Aging infrastructure

Walters said the heaviest lift would be strategically allocating resources to schools to ensure equity, excellence and efficiency — what he calls the “three Es."

“Every student who lives in our district, regardless of race, ZIP code, gender, disability, sexual orientation, ethnicity, economic designation, and the list goes on, they’re entitled to a high-quality and robust educational experience,” he said.

Some of the district’s highest-performing schools are magnet schools that require students to be admitted through a lottery system.

“We know that we have opportunities where we can make all of our schools excellent spaces to learn and not have that perception that if you didn’t get into a particular school that your educational experience will not be high quality,” he said.

The average age of a Pittsburgh Public School building is 89 years, what the district’s chief of operations has called “staggering.” Walters said he had told the board that he wanted to have a conversation about “design principles” and what qualities every district should have. He said he isn’t sure if the district needs to close or consolidate schools, but he wants the conversation to be about what students and educators need from a space and how to ensure every building is equipped.

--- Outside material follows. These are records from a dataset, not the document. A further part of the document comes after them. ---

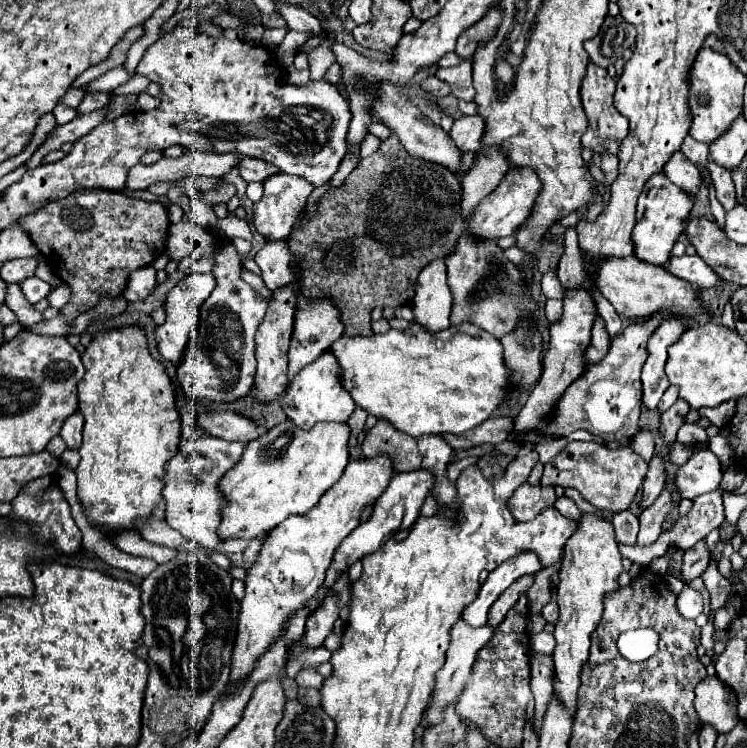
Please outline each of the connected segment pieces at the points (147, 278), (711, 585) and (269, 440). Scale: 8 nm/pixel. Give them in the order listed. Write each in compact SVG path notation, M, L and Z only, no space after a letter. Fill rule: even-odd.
M152 267L136 269L128 277L128 283L126 283L126 289L124 289L122 297L126 301L144 301L154 289L154 281L156 281L156 271Z
M710 559L710 565L708 569L702 573L702 579L704 579L704 585L710 593L710 619L714 619L714 613L726 603L728 595L730 595L730 583L720 575L718 571L718 565L716 565L716 559Z
M290 419L274 425L264 435L248 443L240 463L220 481L220 489L226 495L228 505L222 509L218 535L222 539L254 539L272 531L290 513L308 513L342 477L350 461L348 443L348 423L316 423L316 427L304 431Z

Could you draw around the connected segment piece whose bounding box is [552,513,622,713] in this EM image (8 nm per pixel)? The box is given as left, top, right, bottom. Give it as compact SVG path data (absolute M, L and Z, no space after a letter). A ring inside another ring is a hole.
M582 513L574 535L568 539L564 547L562 567L560 567L560 585L556 591L556 599L560 605L560 619L554 629L556 649L552 653L556 665L556 695L560 701L576 711L576 695L580 687L580 667L588 659L590 649L590 633L598 627L602 617L602 597L608 591L618 589L616 577L622 571L622 555L618 551L618 541L614 537L614 527L604 517L594 513Z

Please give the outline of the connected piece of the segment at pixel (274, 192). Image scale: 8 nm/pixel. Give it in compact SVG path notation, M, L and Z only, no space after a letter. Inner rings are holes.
M276 173L264 181L266 203L272 203L272 219L276 219L276 233L292 231L292 225L304 213L312 191L312 183L298 175Z

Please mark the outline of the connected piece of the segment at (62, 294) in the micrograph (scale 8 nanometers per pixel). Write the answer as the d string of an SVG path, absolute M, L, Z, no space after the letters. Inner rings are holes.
M60 283L60 285L48 295L50 307L56 307L56 309L64 307L64 305L68 303L68 299L70 299L70 291L68 291L68 285L66 285L66 283Z

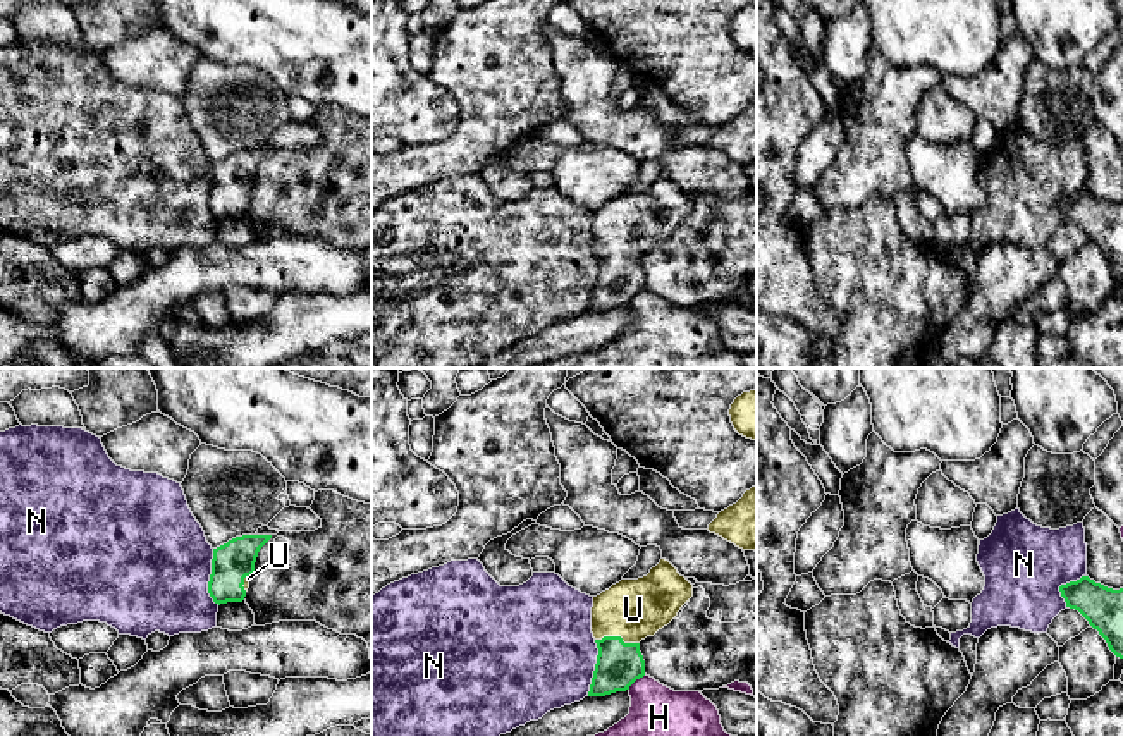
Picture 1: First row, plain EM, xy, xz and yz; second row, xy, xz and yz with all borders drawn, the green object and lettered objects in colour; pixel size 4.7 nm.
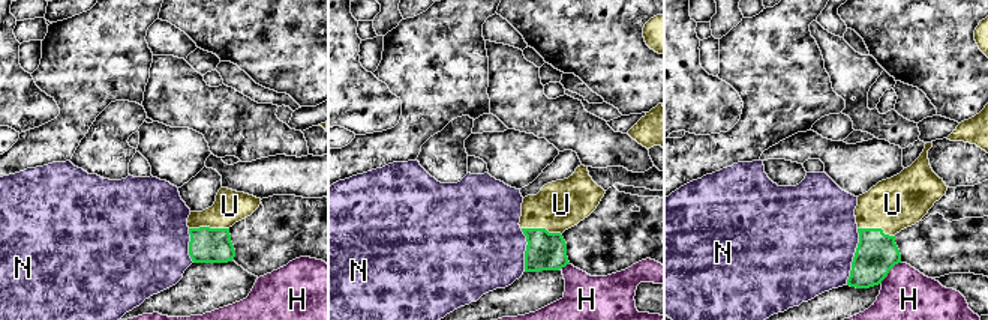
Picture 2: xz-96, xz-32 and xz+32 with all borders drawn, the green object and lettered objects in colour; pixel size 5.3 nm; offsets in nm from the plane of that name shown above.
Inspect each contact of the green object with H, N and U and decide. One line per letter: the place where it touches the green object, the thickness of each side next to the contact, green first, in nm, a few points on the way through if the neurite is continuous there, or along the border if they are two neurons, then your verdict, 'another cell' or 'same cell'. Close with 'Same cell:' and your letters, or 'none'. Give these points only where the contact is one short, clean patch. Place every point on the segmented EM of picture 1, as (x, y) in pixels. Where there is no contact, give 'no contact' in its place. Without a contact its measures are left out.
H: contact xz (637, 678); calibres 220 and 240 nm; another cell
N: contact xy (210, 578); calibres 190 and 480 nm; another cell
U: contact xz (618, 637); calibres 220 and 280 nm; way xz (619, 664), (618, 637), (618, 625), (633, 609); same cell
Same cell: U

“Our leadership team (has) been in several retreats where we’ve worked on some design principles to support these ideas, and they don’t necessarily speak to closing a school or anything like that, but they’re conversations that we need to have to inform strategic allocation and optimization of resources,” he said.

Above all, Walters said he wants all of his decisions to be student-centered. He meets regularly with a group of students on his advisory council.

“I’m unapologetically student first, and I’m here for them,” he said. “I want their families and communities to know that in the short term, based on my actions and the normalcy of what I do and when I communicate, that we want to build trust with you, and we want you to know that Pittsburgh Public Schools is the option for your child.”